WRITTEN TASK:
Please count how many lines in the items below contain the string "azim", with case counting, and reply with only that number.

MATERIAL TO PROCESS:
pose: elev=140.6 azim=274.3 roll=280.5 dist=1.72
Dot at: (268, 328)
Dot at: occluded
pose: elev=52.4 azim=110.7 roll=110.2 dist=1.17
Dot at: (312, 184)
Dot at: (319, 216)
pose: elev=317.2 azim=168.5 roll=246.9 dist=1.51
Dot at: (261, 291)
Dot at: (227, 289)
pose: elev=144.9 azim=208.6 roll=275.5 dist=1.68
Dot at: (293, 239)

SOLUTION FOR THIS EXERCISE:
4